### [ИЗБРАННЫЙ ОТРЫВОК]

* * *

Пусть даже эта программа и была очень осторожной, но она разительно отличалась от программы традиционалистской партии, которая в то время всплыла на поверхность как третий главный элемент патриотической политики, хотя фактически она уже заявила о себе ещё до участия в заговоре, приведшем к свержению Карла IV и Годоя в Аранхуэсе. Так, аристократы из придворной клики, собравшейся вокруг будущего Фердинанда VII, рассматривали свою поддержку ему как средство подрезания крыльев монархической власти, при этом слабого и апатичного кронпринца считали марионеткой, которая будет плясать под дудку грандов. Когда после свержения Наполеоном Бурбонов весь полученный ими выигрыш пошёл насмарку, они устремились к тому, чтобы восстановить его посредством войны с французами — в Сарагосе молодой гвардейский офицер, Хосе Палафокс (Jose Palafox), вовлечённый в аранхуэсский мятеж, организовал восстание и возвёл себя в ранг диктатора Арагона, явно надеясь, что вся страна объединится под его руководством. Авантюра Палафокса, которой помешало одновременное восстание на остальной части страны, потерпела крах, но он ни в коем случае не был обособленной фигурой, поскольку значительные слои духовенства и дворянства были крайне враждебно настроены к регализму, дезамортизации и ослаблению влияния аристократов. Эта группа по всей Испании с самого начала старалась трактовать восстание как крестовый поход за церковь и короля, отвергая таким образом аргументы в пользу радикальных перемен. Да они и не ограничивались простой пропагандой, потворствуя ряду интриг против либералов, которые достигли кульминации в свержении центральной хунты в январе 1810 г.

В данном случае центральной хунте, испытывавшей острый кризис, учреждением выбранного ею в Кадисе регентского совета удалось перехитрить заговорщиков, но политическая программа, которую они отстаивали, никуда не исчезла. Одним из примеров её многочисленных защитников является Хуан Перес Вильямил (Juan Perez Villamil), чиновник адмиралтейства высокого ранга. Хотя он, так же как и все либералы, восхищался народным героизмом (например, после Дос-де-Майо Вильямил из селения Мостолес распространил волнующий призыв к всенародному восстанию), для него прошлое по-прежнему сохраняло привлекательность, а свобода (на самом деле конституция) заключалась в действии фундаментальных законов, унаследованных от прошлого. Вместо введения опасных иностранных новшеств следовало укреплять эти законы — постоянной темой традиционалистов было то, что идеи либералов заимствованы у французской революции. Таким образом, мы возвращаемся к позиции, принятой на вооружение Ховельяносом, но, несмотря на это, было бы ошибкой полагать, что Перес Вильямил соглашался с ним. Напротив, для Переса Вильямила и его сотоварищей олицетворяемый бывшим министром королевский реформизм, учитывая угрозу, которую он представлял для корпоративных привилегий, был столь же злокачественным, как и идеи либералов; решение заключалось в том, чтобы повернуть время вспять: так, в 1810 г. мы обнаруживаем, что будущий депутат от традиционалистов, Франсиско Борруль (Francisco Borrull), не только отстаивал права дворянства, но и требовал восстановления валенсийских фуэрос, уничтоженных Филиппом V в 1707 г.

* * *

### [СОБРАННЫЕ МАТЕРИАЛЫ]
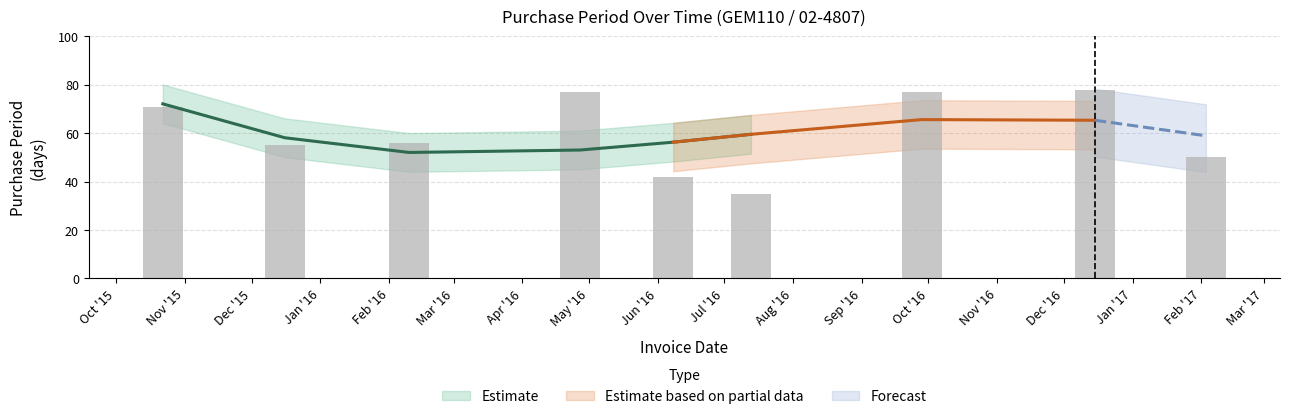

Which label corresponds to the smallest value in the chart?

Jul '16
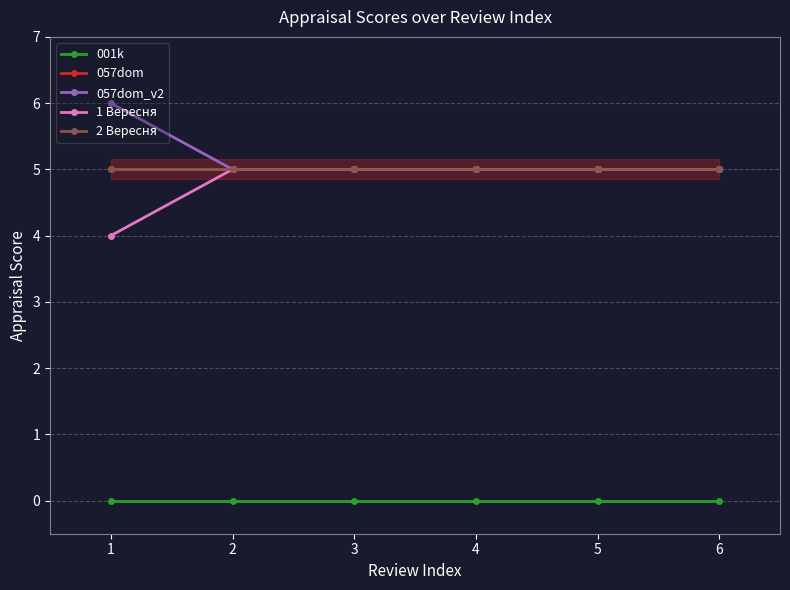

What is the average value of the 1 Вересня series?

5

* * *

### [ВОПРОСЫ К ТЕКСТУ]
1. Ответьте на вопросы по отрывку о традиционалистах в Испании:
(а) В каком городе Хосе Палафокс организовал восстание и каким титулом он себя наделил?
(б) Какую должность занимал Хуан Перес Вильямил?
(в) Восстановления чего требовал Франсиско Борруль в 1810 г.?
2. Продолжите отрывок о традиционалистах в Испании, начиная сразу после его последнего предложения.

### [ОЖИДАЕМЫЕ ОТВЕТЫ]
1.
(а) Палафокс организовал восстание в Сарагосе и возвёл себя в ранг диктатора Арагона.
(б) Перес Вильямил был чиновником адмиралтейства высокого ранга.
(в) Борруль требовал восстановления валенсийских фуэрос, уничтоженных Филиппом V в 1707 г.

2.
Поскольку Испания находилась в состоянии совершеннейшего разброда, только после созыва кортесов в сентябре 1810 г. в политической жизни страны был наведён хоть какой-то порядок благодаря победе либералов. Это развитие событий, часто объясняемое обстоятельствами, вынудившими к тому, чтобы новое собрание состоялось в портовом городе Кадис — в январе 1810 г. французы оккупировали всю Андалусию — прежде всего было вызвано простой неразберихой. Немногие священники, адвокаты, функционеры, писатели, академики и армейские офицеры, составлявшие большинство депутатов, твёрдо придерживались одной из трёх описанных выше политических позиций, но все соглашались с необходимостью преобразований. Между тем, в то же время невозможно не поражаться чрезвычайной общности мотивов даже у либералов и медиевалистов. Так, представители всех оттенков общественного мнения соглашались с защитой суверенитета народа, осуждая «министерский деспотизм» и призывая к возврату к мифическому средневековому «золотому веку», вследствие чего революционный характер либеральной позиции становился просто невидим. Поскольку либералам, помимо прочего, помогало то, что только у них была хоть какая-то политическая организация и что их лидеры зачастую знали друг друга по многу лет, не говоря уже о благоприятных обстоятельствах, создаваемых Кадисом, в котором существовала процветающая пресса и который всегда являлся центром испанского Просвещения, успех им был обеспечен.

Итак, именно кортесы взяли курс на реформу, который был сформулирован в конституции 1812 г. Начнём с конституции. Большой упор в ней делался на мысли о том, что она является отражением традиции, но в действительности это был чистый вымысел: несмотря на заявления либералов, основные принципы конституции коренились в Просвещении, поскольку она устанавливала все основные гражданские свободы, кроме свободы вероисповедания, и, в общем, наносила тяжёлый удар по корпоративным привилегиям. Так, сами по себе кортесы, будучи однопалатным собранием, не признавали сословий, к тому же было предусмотрено равенство всех перед законом, свобода экономических возможностей и профессий и равные обязанности по налогообложению и военной службе. Между тем провозглашался принцип разделения властей, нация объявлялась сувереном, а на власть короля налагались жесточайшие ограничения. Реальная власть, таким образом, принадлежала кортесам, которые должны были собираться каждый год и иметь полный контроль над налогообложением, а также играть доминирующую роль в законодательной деятельности. И ещё, в течение ближайших восьми лет запрещалось внесение каких-либо изменений в конституцию, при этом ожидалось, что Фердинанд даст клятву на верность этому документу, как только вернётся из изгнания.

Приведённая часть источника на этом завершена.